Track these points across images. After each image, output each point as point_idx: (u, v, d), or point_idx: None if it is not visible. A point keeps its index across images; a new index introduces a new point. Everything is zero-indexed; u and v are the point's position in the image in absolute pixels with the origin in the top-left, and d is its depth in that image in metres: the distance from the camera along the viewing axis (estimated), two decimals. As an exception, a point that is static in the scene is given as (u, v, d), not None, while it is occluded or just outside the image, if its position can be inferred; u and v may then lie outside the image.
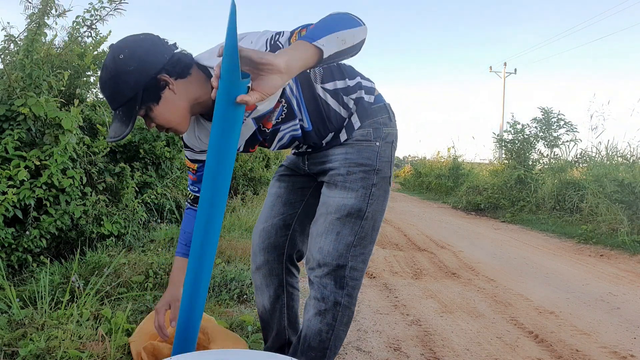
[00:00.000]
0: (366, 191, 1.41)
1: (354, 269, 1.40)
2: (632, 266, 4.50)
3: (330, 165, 1.45)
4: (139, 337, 1.76)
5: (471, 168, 15.15)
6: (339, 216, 1.40)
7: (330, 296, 1.39)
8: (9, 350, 1.71)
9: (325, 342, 1.41)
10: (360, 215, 1.41)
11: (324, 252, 1.39)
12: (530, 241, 5.92)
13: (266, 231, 1.62)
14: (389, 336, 2.41)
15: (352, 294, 1.42)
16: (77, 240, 3.16)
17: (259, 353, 1.12)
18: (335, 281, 1.39)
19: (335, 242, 1.39)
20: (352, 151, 1.42)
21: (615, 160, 7.75)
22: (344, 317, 1.42)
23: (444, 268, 4.12)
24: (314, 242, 1.43)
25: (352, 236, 1.40)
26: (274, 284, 1.63)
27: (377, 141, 1.44)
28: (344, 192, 1.40)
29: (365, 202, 1.41)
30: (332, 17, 1.13)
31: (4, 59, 3.04)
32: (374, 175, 1.43)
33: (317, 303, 1.41)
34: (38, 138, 2.87)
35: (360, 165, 1.41)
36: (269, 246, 1.62)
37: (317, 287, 1.41)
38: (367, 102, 1.44)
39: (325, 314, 1.40)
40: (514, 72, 23.41)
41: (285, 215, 1.62)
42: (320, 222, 1.43)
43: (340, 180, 1.41)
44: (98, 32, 3.76)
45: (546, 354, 2.24)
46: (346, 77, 1.43)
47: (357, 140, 1.43)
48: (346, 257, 1.39)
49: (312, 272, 1.43)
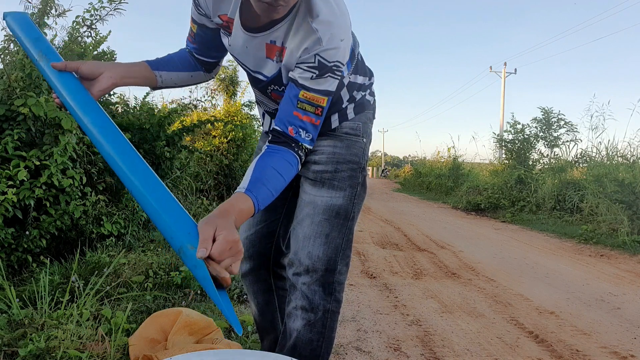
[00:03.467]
0: (353, 190, 1.36)
1: (340, 273, 1.36)
2: (632, 266, 4.50)
3: (315, 157, 1.37)
4: (138, 341, 1.76)
5: (471, 168, 15.15)
6: (327, 217, 1.34)
7: (320, 305, 1.34)
8: (9, 351, 1.71)
9: (317, 349, 1.37)
10: (347, 217, 1.35)
11: (313, 257, 1.33)
12: (531, 241, 5.92)
13: (250, 240, 1.56)
14: (389, 336, 2.41)
15: (339, 299, 1.38)
16: (77, 240, 3.16)
17: (258, 353, 1.12)
18: (323, 287, 1.34)
19: (325, 245, 1.33)
20: (341, 145, 1.37)
21: (615, 160, 7.75)
22: (333, 323, 1.38)
23: (444, 268, 4.12)
24: (302, 245, 1.35)
25: (341, 239, 1.35)
26: (262, 290, 1.60)
27: (364, 137, 1.40)
28: (333, 192, 1.34)
29: (352, 202, 1.36)
30: (282, 173, 1.11)
31: (4, 59, 3.04)
32: (360, 174, 1.38)
33: (305, 314, 1.35)
34: (38, 138, 2.87)
35: (349, 163, 1.36)
36: (254, 254, 1.56)
37: (303, 296, 1.34)
38: (366, 100, 1.43)
39: (315, 324, 1.35)
40: (514, 72, 23.40)
41: (269, 222, 1.54)
42: (306, 223, 1.35)
43: (328, 178, 1.35)
44: (98, 32, 3.77)
45: (546, 354, 2.24)
46: (367, 75, 1.42)
47: (346, 133, 1.37)
48: (335, 261, 1.34)
49: (299, 278, 1.35)
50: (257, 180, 1.06)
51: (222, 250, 0.87)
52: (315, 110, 1.16)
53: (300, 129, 1.16)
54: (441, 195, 14.02)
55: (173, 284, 2.78)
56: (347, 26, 1.16)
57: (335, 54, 1.13)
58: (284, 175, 1.12)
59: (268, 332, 1.65)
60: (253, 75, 1.31)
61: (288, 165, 1.13)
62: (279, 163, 1.12)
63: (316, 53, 1.12)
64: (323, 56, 1.12)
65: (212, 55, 1.40)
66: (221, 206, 1.00)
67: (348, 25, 1.17)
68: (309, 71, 1.13)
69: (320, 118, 1.17)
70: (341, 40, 1.13)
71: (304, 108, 1.15)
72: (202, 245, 0.87)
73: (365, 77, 1.41)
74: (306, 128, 1.16)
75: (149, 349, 1.72)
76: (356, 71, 1.38)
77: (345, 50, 1.16)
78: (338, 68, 1.15)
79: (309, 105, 1.15)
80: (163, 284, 2.78)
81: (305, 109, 1.15)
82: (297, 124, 1.15)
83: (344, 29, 1.14)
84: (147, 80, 1.33)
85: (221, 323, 2.11)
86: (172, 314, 1.84)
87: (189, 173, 5.46)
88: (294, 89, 1.15)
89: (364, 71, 1.41)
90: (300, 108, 1.15)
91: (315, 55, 1.12)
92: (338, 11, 1.14)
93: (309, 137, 1.18)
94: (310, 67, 1.13)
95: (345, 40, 1.15)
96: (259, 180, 1.07)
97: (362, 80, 1.40)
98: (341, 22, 1.14)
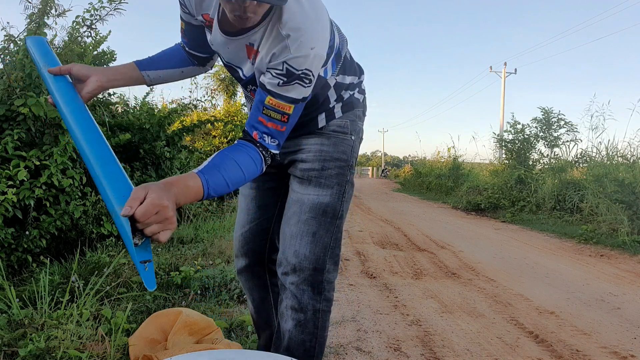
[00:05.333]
0: (341, 188, 1.35)
1: (329, 272, 1.34)
2: (632, 266, 4.50)
3: (303, 156, 1.37)
4: (138, 341, 1.76)
5: (471, 168, 15.15)
6: (314, 215, 1.32)
7: (309, 305, 1.32)
8: (9, 351, 1.71)
9: (310, 350, 1.36)
10: (335, 215, 1.34)
11: (300, 255, 1.32)
12: (531, 241, 5.92)
13: (244, 237, 1.58)
14: (389, 336, 2.41)
15: (329, 298, 1.36)
16: (77, 240, 3.16)
17: (258, 353, 1.12)
18: (312, 287, 1.32)
19: (312, 244, 1.31)
20: (328, 143, 1.35)
21: (615, 160, 7.75)
22: (325, 322, 1.37)
23: (444, 268, 4.12)
24: (289, 244, 1.34)
25: (329, 237, 1.33)
26: (257, 286, 1.61)
27: (353, 135, 1.39)
28: (319, 189, 1.33)
29: (339, 200, 1.35)
30: (242, 166, 1.10)
31: (4, 59, 3.04)
32: (348, 171, 1.37)
33: (295, 314, 1.34)
34: (38, 138, 2.87)
35: (336, 160, 1.35)
36: (249, 251, 1.58)
37: (292, 295, 1.34)
38: (355, 98, 1.41)
39: (306, 324, 1.34)
40: (514, 72, 23.41)
41: (262, 220, 1.55)
42: (293, 222, 1.35)
43: (315, 175, 1.34)
44: (98, 32, 3.77)
45: (546, 354, 2.24)
46: (357, 74, 1.40)
47: (333, 131, 1.36)
48: (324, 260, 1.32)
49: (287, 278, 1.35)
50: (213, 166, 1.06)
51: (147, 212, 0.87)
52: (282, 117, 1.14)
53: (264, 134, 1.15)
54: (441, 195, 14.02)
55: (173, 284, 2.78)
56: (320, 33, 1.12)
57: (304, 62, 1.10)
58: (243, 170, 1.11)
59: (264, 329, 1.66)
60: (235, 69, 1.31)
61: (250, 161, 1.12)
62: (241, 157, 1.11)
63: (284, 60, 1.10)
64: (291, 64, 1.10)
65: (203, 50, 1.41)
66: (167, 178, 1.01)
67: (322, 32, 1.13)
68: (277, 77, 1.12)
69: (286, 125, 1.16)
70: (311, 48, 1.09)
71: (269, 115, 1.13)
72: (128, 204, 0.87)
73: (354, 76, 1.40)
74: (271, 134, 1.15)
75: (149, 349, 1.72)
76: (344, 71, 1.36)
77: (317, 58, 1.12)
78: (307, 76, 1.12)
79: (274, 112, 1.13)
80: (163, 284, 2.78)
81: (270, 115, 1.14)
82: (261, 130, 1.15)
83: (316, 35, 1.11)
84: (134, 80, 1.36)
85: (221, 323, 2.11)
86: (172, 314, 1.84)
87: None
88: (262, 94, 1.15)
89: (352, 70, 1.40)
90: (266, 114, 1.14)
91: (283, 62, 1.10)
92: (313, 16, 1.11)
93: (275, 143, 1.17)
94: (278, 73, 1.11)
95: (318, 47, 1.11)
96: (215, 167, 1.07)
97: (350, 80, 1.38)
98: (314, 28, 1.10)
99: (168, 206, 0.89)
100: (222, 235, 4.58)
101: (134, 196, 0.88)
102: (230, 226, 5.08)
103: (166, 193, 0.91)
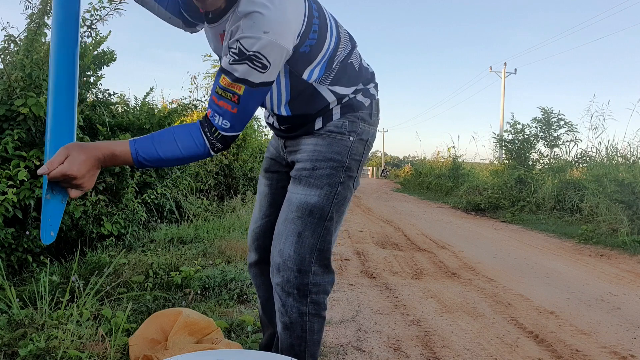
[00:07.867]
0: (332, 189, 1.31)
1: (316, 274, 1.30)
2: (632, 266, 4.50)
3: (299, 156, 1.36)
4: (138, 341, 1.76)
5: (471, 168, 15.16)
6: (300, 215, 1.29)
7: (294, 307, 1.29)
8: (9, 350, 1.71)
9: (300, 354, 1.33)
10: (323, 216, 1.30)
11: (284, 255, 1.28)
12: (531, 241, 5.92)
13: (255, 232, 1.60)
14: (389, 336, 2.41)
15: (317, 301, 1.31)
16: (77, 240, 3.16)
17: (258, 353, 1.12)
18: (297, 289, 1.28)
19: (296, 244, 1.28)
20: (323, 143, 1.33)
21: (615, 160, 7.75)
22: (314, 326, 1.33)
23: (444, 268, 4.12)
24: (275, 243, 1.32)
25: (315, 239, 1.29)
26: (264, 284, 1.61)
27: (351, 135, 1.34)
28: (307, 189, 1.30)
29: (329, 201, 1.30)
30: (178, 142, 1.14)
31: (4, 59, 3.04)
32: (342, 173, 1.32)
33: (282, 317, 1.32)
34: (38, 138, 2.87)
35: (329, 160, 1.31)
36: (259, 247, 1.59)
37: (277, 297, 1.31)
38: (358, 100, 1.37)
39: (293, 327, 1.31)
40: (514, 72, 23.42)
41: (272, 217, 1.54)
42: (281, 220, 1.33)
43: (305, 175, 1.31)
44: (98, 32, 3.77)
45: (546, 354, 2.24)
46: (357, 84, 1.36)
47: (329, 131, 1.33)
48: (309, 262, 1.28)
49: (273, 279, 1.32)
50: (149, 137, 1.13)
51: (56, 177, 1.04)
52: (232, 97, 1.14)
53: (216, 113, 1.15)
54: (441, 195, 14.02)
55: (173, 284, 2.78)
56: (279, 20, 1.10)
57: (254, 43, 1.09)
58: (179, 145, 1.14)
59: (267, 327, 1.68)
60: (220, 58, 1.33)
61: (189, 137, 1.15)
62: (180, 132, 1.15)
63: (237, 38, 1.11)
64: (242, 43, 1.10)
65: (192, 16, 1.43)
66: (96, 142, 1.11)
67: (283, 20, 1.11)
68: (231, 56, 1.13)
69: (237, 106, 1.15)
70: (264, 32, 1.08)
71: (220, 93, 1.15)
72: (46, 165, 1.05)
73: (348, 88, 1.35)
74: (223, 115, 1.15)
75: (149, 349, 1.72)
76: (336, 82, 1.32)
77: (271, 45, 1.10)
78: (258, 59, 1.10)
79: (225, 91, 1.14)
80: (163, 284, 2.78)
81: (221, 94, 1.15)
82: (213, 109, 1.16)
83: (274, 21, 1.09)
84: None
85: (221, 323, 2.11)
86: (172, 314, 1.84)
87: (188, 173, 5.46)
88: (218, 73, 1.17)
89: (347, 81, 1.35)
90: (218, 93, 1.15)
91: (237, 40, 1.12)
92: (277, 2, 1.10)
93: (226, 125, 1.16)
94: (232, 52, 1.13)
95: (273, 34, 1.09)
96: (150, 137, 1.13)
97: (342, 91, 1.33)
98: (272, 14, 1.09)
99: (76, 174, 1.04)
100: (222, 235, 4.58)
101: (54, 158, 1.04)
102: (230, 226, 5.08)
103: (84, 159, 1.05)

····················

Work required – Copy word for word the stretch of entries above from the line that has "61: (288, 165, 1.13)" through the line that has "73: (365, 77, 1.41)", both ends included, and nothing outside it.

Answer to this problem –
61: (288, 165, 1.13)
62: (279, 163, 1.12)
63: (316, 53, 1.12)
64: (323, 56, 1.12)
65: (212, 55, 1.40)
66: (221, 206, 1.00)
67: (348, 25, 1.17)
68: (309, 71, 1.13)
69: (320, 118, 1.17)
70: (341, 40, 1.13)
71: (304, 108, 1.15)
72: (202, 245, 0.87)
73: (365, 77, 1.41)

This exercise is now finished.